Journalists get things wrong, sure, but we never intentionally set out to do so. We are guided by principles of accuracy and fairness, and bound by defamation and privacy legislation when conducting our work. RTE in recent years has been left reeling from two whoppers, first the Fr Kevin Reynolds debacle and the bogus tweet on the Frontline programme. While today’s seminar does not concern itself with those events, they are none the less relevant. The mistakes cast a shadow over the public service broadcaster’s impeccable record of investigative reporting and public service journalism. RTE has dealt with those issues. It is in the nation’s interest, and in journalism’s that RTE recovers.

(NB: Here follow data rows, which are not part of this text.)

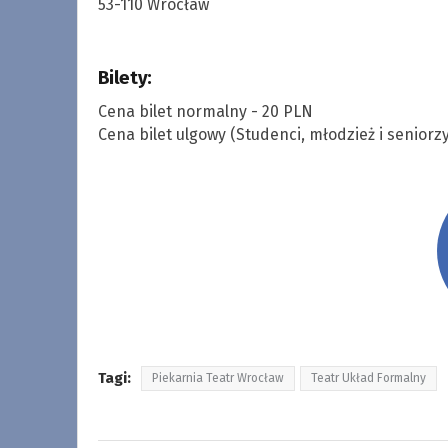
53-110 Wrocław
Bilety:
Cena bilet normalny - 20 PLN
Cena bilet ulgowy (Studenci, młodzież i seniorzy
Tagi:
Piekarnia Teatr Wrocław
Teatr Układ Formalny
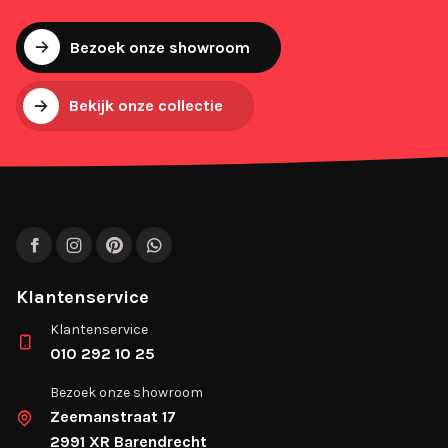
Bezoek onze showroom
Bekijk onze collectie
Facebook
Instagram
Pinterest
WhatsApp
Klantenservice
Klantenservice
010 292 10 25
Bezoek onze showroom
Zeemanstraat 17
2991 XR Barendrecht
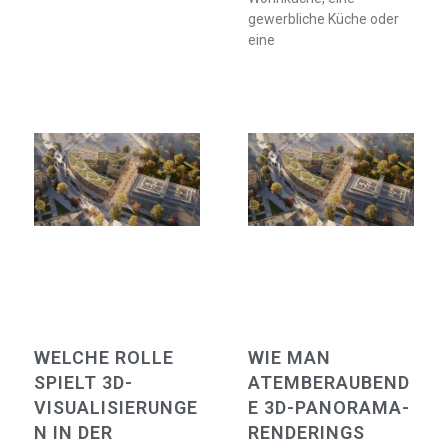
gewerbliche Küche oder
eine
WELCHE ROLLE
WIE MAN
SPIELT 3D-
ATEMBERAUBEND
VISUALISIERUNGE
E 3D-PANORAMA-
N IN DER
RENDERINGS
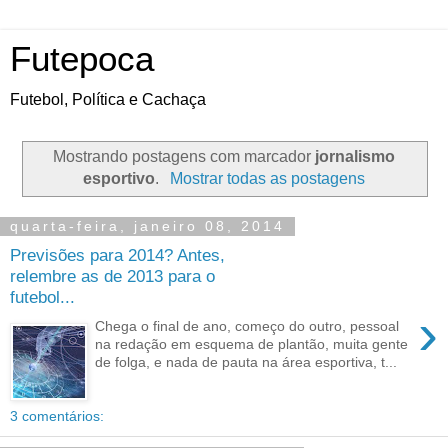
Futepoca
Futebol, Política e Cachaça
Mostrando postagens com marcador
jornalismo
esportivo
.
Mostrar todas as postagens
quarta-feira, janeiro 08, 2014
Previsões para 2014? Antes,
relembre as de 2013 para o
futebol...
›
Chega o final de ano, começo do outro, pessoal
na redação em esquema de plantão, muita gente
de folga, e nada de pauta na área esportiva, t...
3 comentários:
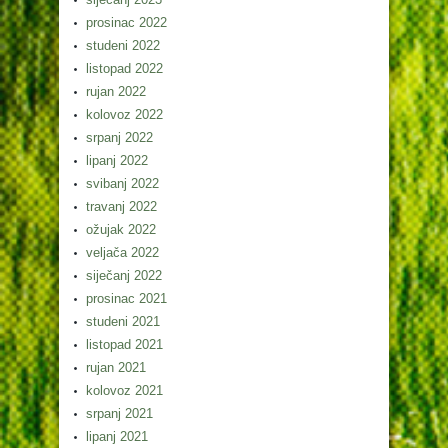
prosinac 2022
studeni 2022
listopad 2022
rujan 2022
kolovoz 2022
srpanj 2022
lipanj 2022
svibanj 2022
travanj 2022
ožujak 2022
veljača 2022
siječanj 2022
prosinac 2021
studeni 2021
listopad 2021
rujan 2021
kolovoz 2021
srpanj 2021
lipanj 2021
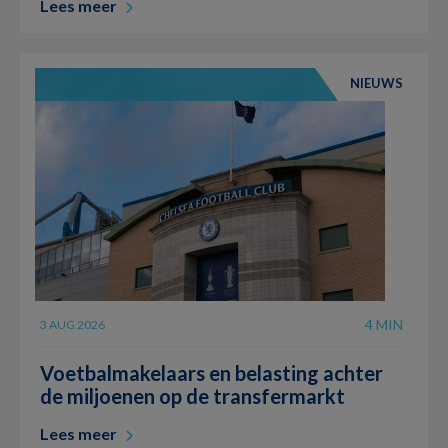
Lees meer
NIEUWS
4 MIN
3 AUG 2026
Voetbalmakelaars en belasting achter
de miljoenen op de transfermarkt
Lees meer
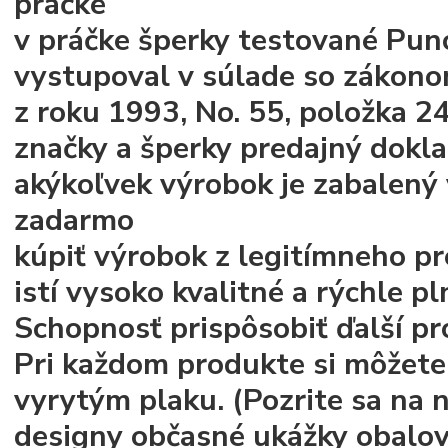
práčke
v práčke
šperky testované Pun
vystupoval v súlade so zákonom
z roku 1993, No. 55, položka 2
značky a šperky predajný dokl
akýkoľvek výrobok je zabalený 
zadarmo
kúpiť výrobok z legitímneho pr
istí vysoko kvalitné a rýchle 
Schopnosť prispôsobiť ďalší pr
Pri každom produkte si môžete 
vyrytým plaku.
(Pozrite sa na 
designy občasné ukážky obalov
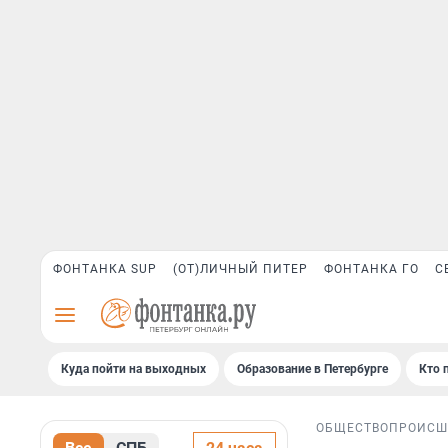
ФОНТАНКА SUP
(ОТ)ЛИЧНЫЙ ПИТЕР
ФОНТАНКА ГО
С
Куда пойти на выходных
Образование в Петербурге
Кто 
ОБЩЕСТВО
ПРОИСШ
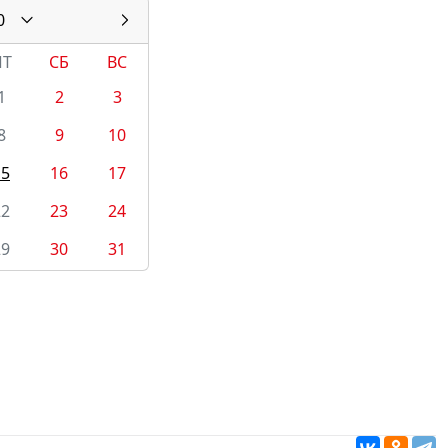
0
ПТ
СБ
ВС
1
2
3
8
9
10
15
16
17
22
23
24
29
30
31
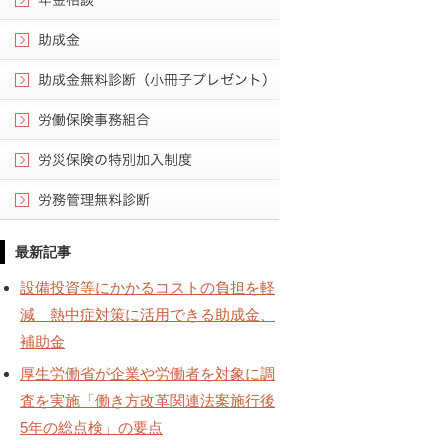
最新記事
設備投資等にかかるコストの負担を軽
減 熱中症対策に活用できる助成金、
補助金
厚生労働省が企業や労働者を対象に調
査を実施「働き方改革関連法案施行後
5年の総点検」の要点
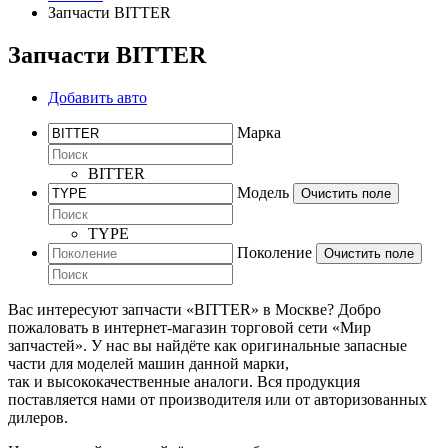
Запчасти BITTER
Запчасти BITTER
Добавить авто
Марка
BITTER
Модель
Очистить поле
TYPE
Поколение
Очистить поле
Вас интересуют запчасти «BITTER» в Москве? Добро
пожаловать в интернет-магазин торговой сети «Мир
запчастей». У нас вы найдёте как оригинальные запасные
части для моделей машин данной марки,
так и высококачественные аналоги. Вся продукция
поставляется нами от производителя или от авторизованных
дилеров.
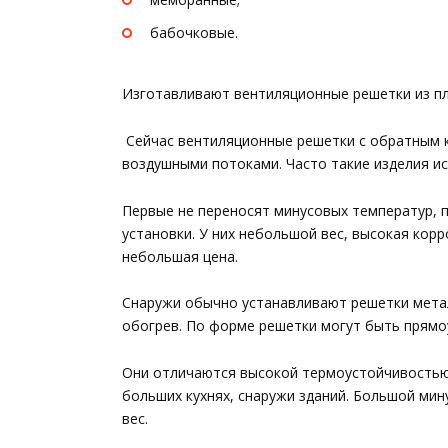
бабочковые.
Изготавливают вентиляционные решетки из пл
Сейчас вентиляционные решетки с обратным 
воздушными потоками. Часто такие изделия ис
Первые не переносят минусовых температур, 
установки. У них небольшой вес, высокая кор
небольшая цена.
Снаружи обычно устанавливают решетки метал
обогрев. По форме решетки могут быть прямо
Они отличаются высокой термоустойчивостью,
больших кухнях, снаружи зданий. Большой ми
вес.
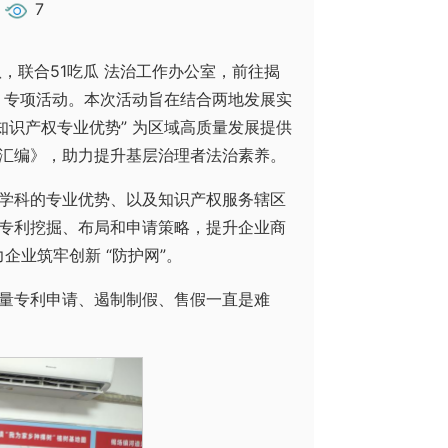
7
带队，联合51吃瓜 法治工作办公室，前往揭
” 专项活动。本次活动旨在结合两地发展实
知识产权专业优势” 为区域高质量发展提供
汇编》，助力提升基层治理者法治素养。
学科的专业优势、以及知识产权服务辖区
专利挖掘、布局和申请策略，提升企业商
企业筑牢创新 “防护网”。
量专利申请、遏制制假、售假一直是难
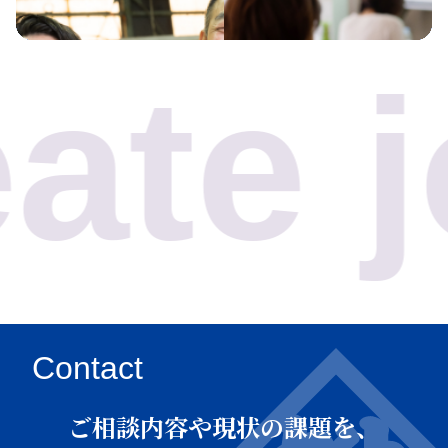
 jobs
Contact
ご相談内容や現状の課題を、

Today’s topic – public service journalism in the digital era? Well, can there be any more important question facing a room full of journalists. The skills required of the journalism graduates of the future are also going to be different. No longer will it simply be enough to know what the ‘inverted pyramid’ is. Sure, those fundamental skills – writing solid copy included – are all important, but so too is the ability to tweet about the story as it breaks, to record the audio, to produce a short video package and offer podcast analysis for online. The message has not changed, but the way we tell our stories certainly has, and it will continue to do so.”